Ibnu Ummi Maktum ra seorang awam di kota Mekah, namanya pun diperselisihkan. Penduduk kota Madinah berpendapat namanya adalah Abdullah Ibnu Ummi Maktum, tetapi orang Iraq berpendapat namanya 'Amru bin Ummi Maktum. Walaupun demikian, mereka semua sepakat bahwa nama ibunya adalah Atikah binti Abdullah bin Ma'ish. Dia adalah putera dari bibi Khadijah binti Khuwalid. Matanya buta sejak kecil, penduduk kota Mekah mengenalnya sebagai seorang yang rajin mencari rezeki dan belajar ilmu pengetahuan. Meskipun ia seorang tunanetra, namun semangatnya bergelora untuk belajar dan mengetahui segala yang didengarnya. Ia menggunakan pendengarannya sebagai pengganti matanya, apa yang didengarnya tidak dilupakan lagi sehingga ia mampu mengutarakan kembali apa yang pernah didengarnya dengan baik sekali.
Dia mendengar mustadh'afin dan hamba sahaya di kota Mekah pergi ke Darul Arqam untuk mendengarkan berita dari langit yang dibawakan Muhammad al-Amin. Wahyu yang disampaikan kepada Muhammad al-Amin itu menganjurkan persamaan sesama umat manusia. Kaum Mustadh'afin dan para hamba sahaya tertarik seruan itu, sedangkan tokoh Quraisy berusaha keras mempertahankan kehidupan Jahiliah, Ibnu Ummi Maktum memutuskan pergi ke majelis Ibnul Arqam meyakinkan berita tersebut. Ia mengayunkan langkahnya menuju kesana. Ternyata apa yang didengarnya lebih hebat dari apa yang diberitakan orang. Suara yang didengarnya berhasil membuka pintu hatinya dan menimbulkan kedamaian.
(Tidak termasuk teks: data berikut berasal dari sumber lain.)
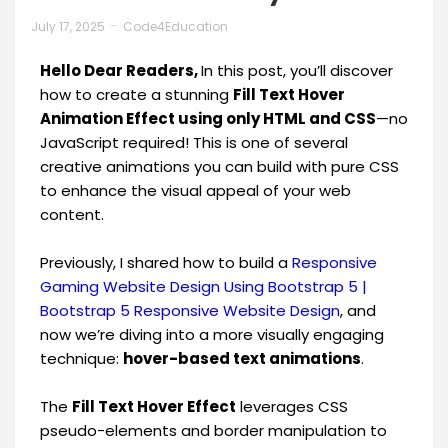
July 17, 2025
Code4Education
Hello Dear Readers,
In this post, you’ll discover
how to create a stunning
Fill Text Hover
Animation Effect using only HTML and CSS
—no
JavaScript required! This is one of several
creative animations you can build with pure CSS
to enhance the visual appeal of your web
content.
Previously, I shared how to build a
Responsive
Gaming Website Design Using Bootstrap 5 |
Bootstrap 5 Responsive Website Design
, and
now we’re diving into a more visually engaging
technique:
hover-based text animations
.
The
Fill Text Hover Effect
leverages CSS
pseudo-elements and border manipulation to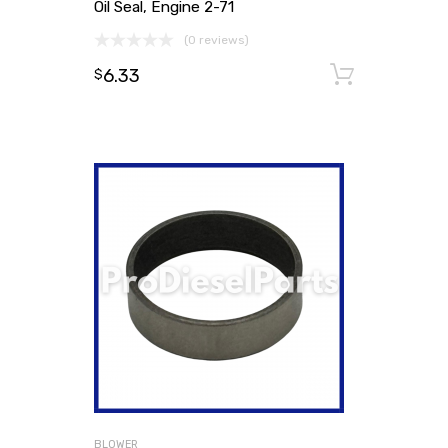
Oil Seal, Engine 2-71
(0 reviews)
6.33
Add to
$
BLOWER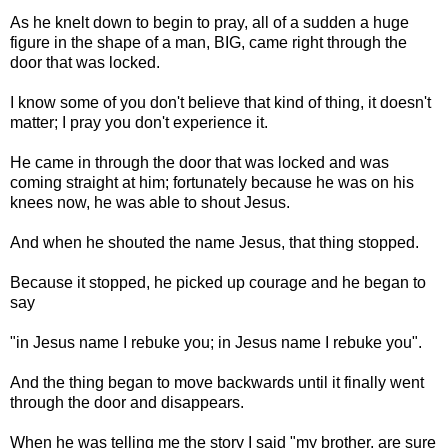
As he knelt down to begin to pray, all of a sudden a huge
figure in the shape of a man, BIG, came right through the
door that was locked.
I know some of you don't believe that kind of thing, it doesn't
matter; I pray you don't experience it.
He came in through the door that was locked and was
coming straight at him; fortunately because he was on his
knees now, he was able to shout Jesus.
And when he shouted the name Jesus, that thing stopped.
Because it stopped, he picked up courage and he began to
say
"in Jesus name I rebuke you; in Jesus name I rebuke you".
And the thing began to move backwards until it finally went
through the door and disappears.
When he was telling me the story I said "my brother, are sure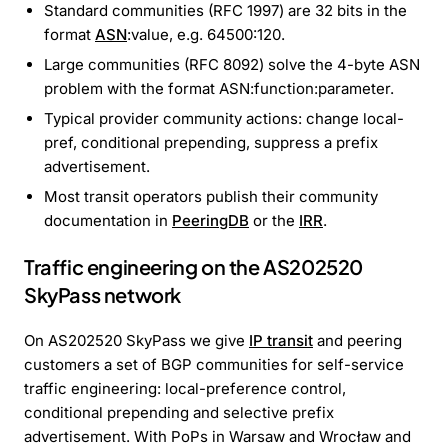
Standard communities (RFC 1997) are 32 bits in the
format
ASN
:value, e.g. 64500:120.
Large communities (RFC 8092) solve the 4-byte ASN
problem with the format ASN:function:parameter.
Typical provider community actions: change local-
pref, conditional prepending, suppress a prefix
advertisement.
Most transit operators publish their community
documentation in
PeeringDB
or the
IRR
.
Traffic engineering on the AS202520
SkyPass network
On AS202520 SkyPass we give
IP transit
and peering
customers a set of BGP communities for self-service
traffic engineering: local-preference control,
conditional prepending and selective prefix
advertisement. With PoPs in Warsaw and Wrocław and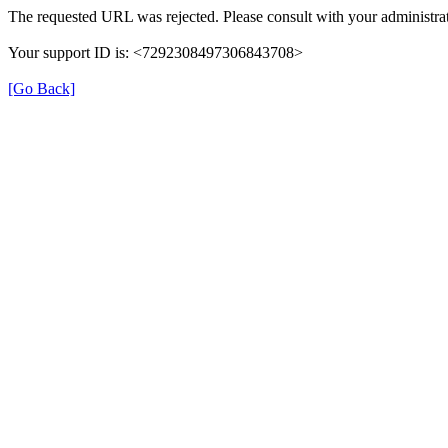
The requested URL was rejected. Please consult with your administrat
Your support ID is: <7292308497306843708>
[Go Back]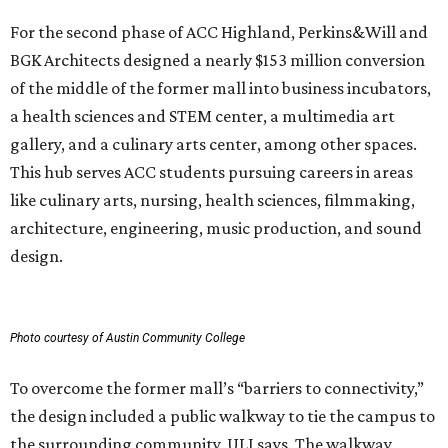
For the second phase of ACC Highland, Perkins&Will and
BGK Architects designed a nearly $153 million conversion
of the middle of the former mall into business incubators,
a health sciences and STEM center, a multimedia art
gallery, and a culinary arts center, among other spaces.
This hub serves ACC students pursuing careers in areas
like culinary arts, nursing, health sciences, filmmaking,
architecture, engineering, music production, and sound
design.
Photo courtesy of Austin Community College
To overcome the former mall’s “barriers to connectivity,”
the design included a public walkway to tie the campus to
the surrounding community, ULI says. The walkway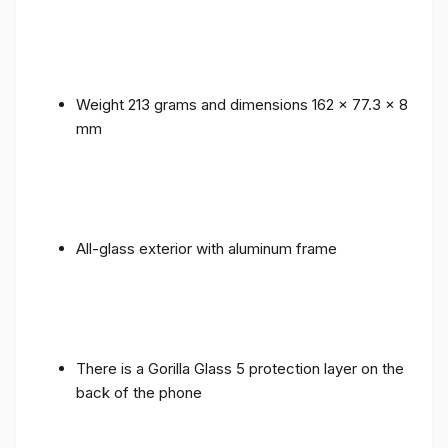
Weight 213 grams and dimensions 162 x 77.3 x 8
mm
All-glass exterior with aluminum frame
There is a Gorilla Glass 5 protection layer on the
back of the phone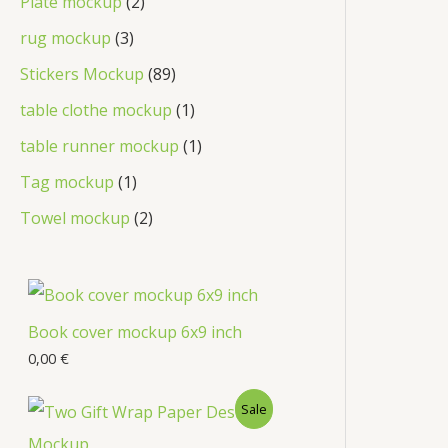
Plate mockup
2
rug mockup
3
Stickers Mockup
89
table clothe mockup
1
table runner mockup
1
Tag mockup
1
Towel mockup
2
Book cover mockup 6x9 inch
0,00
€
Sale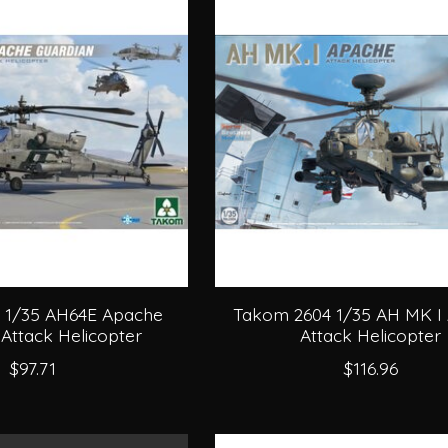
 1/35 AH64E Apache
Takom 2604 1/35 AH MK I
Attack Helicopter
Attack Helicopter
$97.71
$116.96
Ibnu Ummi Maktum mengulurkan tangannya kepada Rasulullah SAW menyatakan ke-Islamannya dan masuk barisan kaum beriman, menyatakan janji kepada Allah dan Rasul-Nya untuk mengorbankan segala demi tegaknya Islam. Semangatnya untuk mengetahui agama itu lebih mendalam dan tidak tertahankan lagi. Apa yang didengarnya dicerna dan diresapi dengan baik. Ia mulai melakukan tugasnya yang sejak lama dipersiapkannya dengan mengajukan banyak pertanyaan kepada Rasulullah SAW, yaitu mengajarkan dasar-dasar agama Islam, mengajar penduduk kota Madinah menghafal ayat al-Qur'an dan menyiapkan hati serta jiwa masyarakat menyambut kedatangan Nabi Muhammad SAW yang hendak berhijrah ke Madinah.
Rasulullah SAW tinggal di rumah Bani an-Najjar dan Ibnu Ummi Maktum ikut aktif dalam pembangunan masjidnya, tak pernah absen dalam mengikuti pelajaran yang diberikannya, selalu shalat jama'ah di belakang beliau dan hampir tidak ada ayat yang turun di Madinah yang tidak diketahuinya. Menurut Anas bin Malik ra, "Pada suatu hari, Malaikat Jibril datang kepada Rasulullah SAW. Disana ada Ibnu ummi Maktum; ia lalu bertanya , 'Sejak kapan kau tidak dapat melihat?' 'Sejak kanak-kanak.' 'Allah berfirman, 'Apabila Aku mengambil indra penglihatan hamba-Ku, tiada imbalan baginya selain surga."Selamat bagimu, wahai Ibnu Ummi Maktum! Engkau berhasil menjadi sahabat Rasulullah SAW dan mendapat berita gembira masuk surga, langsung dari malaikat Jibril."Apabila Rasulullah SAW menjumpainya, beliau suka berucap, "Selamat datang, wahai orang yang dititipkan Tuhanku untuk diperlakukan dengan baik!"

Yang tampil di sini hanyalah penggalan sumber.